Agriculture

Study advocates comprehensive action to curtail unnecessary use of antimicrobials

The report highlights the need for necessary action on farm animals and agriculture which contribute to anti-microbial resistance

 
By Rajeshwari Sinha
Last Updated: Friday 20 May 2016

One of the key areas which the report highlights is the need for necessary action on farm animals and agriculture which contribute to AMR
Credit:United Soybean Board/Flickr

A study titled Tackling drug-resistant infections globally: final report and recommendations has been published by the Review on Antimicrobial Resistance (RAR), an international commission supported by the United Kingdom government in collaboration with Wellcome Trust.

RAR engages with international stakeholders to understand the global problem of antimicrobial resistance (AMR) and propose solutions to tackle the same.

In view of the growing threat of AMR globally, the study outlines the need for a comprehensive and multi-sectoral action to curtail the unnecessary use of antimicrobials.

In this respect, RAR has focused on some broad intervention areas. These include global public awareness campaigns, the need to improve sanitation and hygiene to reduce bacterial infections, reduce pollution from agriculture, improve global surveillance mechanisms, introduce rapid diagnostic systems and vaccination, increase the number, pay and recognition of people dealing with infectious diseases, develop an innovation fund to promote initial research, generate more drugs and improve incentivisation for promotion of new drugs.

Animals and agriculture

One of the key areas which the report highlights is the need for necessary action on farm animals and agriculture which contribute to AMR.

The study emphasises on the need to reduce the unnecessary use of antimicrobials in agriculture and stop their release in the environment.
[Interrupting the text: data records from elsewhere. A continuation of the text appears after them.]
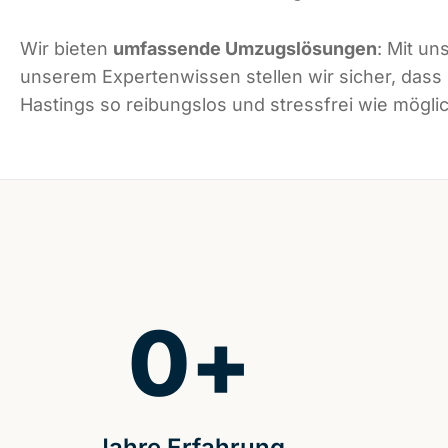
Wir bieten
umfassende Umzugslösungen
: Mit un
unserem Expertenwissen stellen wir sicher, dass
Hastings so reibungslos und stressfrei wie möglic
0
+
Jahre Erfahrung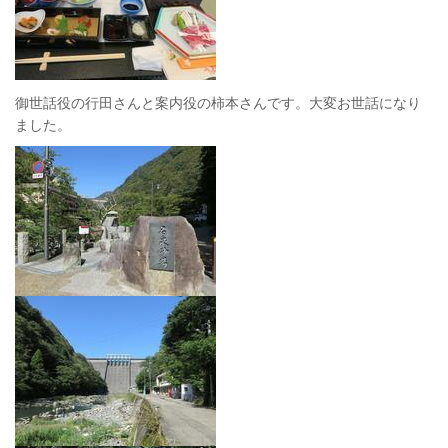
御世話役の行田さんと案内役の柿本さんです。大変お世話になり
ました。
To achieve this, it is important to develop achievable targets  to reduce unnecessary antibiotic usage in agriculture.

Other measures include immediate action on restriction of highly-critical antibiotics in agriculture (especially last-line drugs for humans) and improved transparency on the part of food producers/retailers on antibiotic usage in food/meat products that can benefit consumers to make purchase decisions.

Antibiotics in the environment

Another significant point in the study is the unregulated release of antibiotics into the environment through animal waste in the form of unmetabolised animal excreta or run-off from food-producing units or animal farms.

The report draws attention to the point that the solution lies in tackling the source of this issue (release of antibiotics in the environment), which is the unrestricted sale and agricultural use of antibiotics as well as its by-products.

Controlling AMR

In the wake of the upcoming 69th World Health Assembly 2016 and the concerns deliberated upon in the Global Action Plan on Antimicrobial Resistance published by the World Health Organization, the study is a significant contribution in the ongoing global efforts to control AMR.

Delhi-based non-profit Centre for Science and Environment (CSE) has been advocating the need to limit the unapproved use of antibiotics in farm animals.

Previously, the CSE had highlighted the indiscriminate use of antibiotics for non-therapeutic uses in poultry farms and the absence of regulations to control such large-scale usage.

The non-profit supports the recommendations made in this direction and calls for increased attention from global bodies on the spread of antimicrobial resistance through animals and their unrestricted spread in the environment.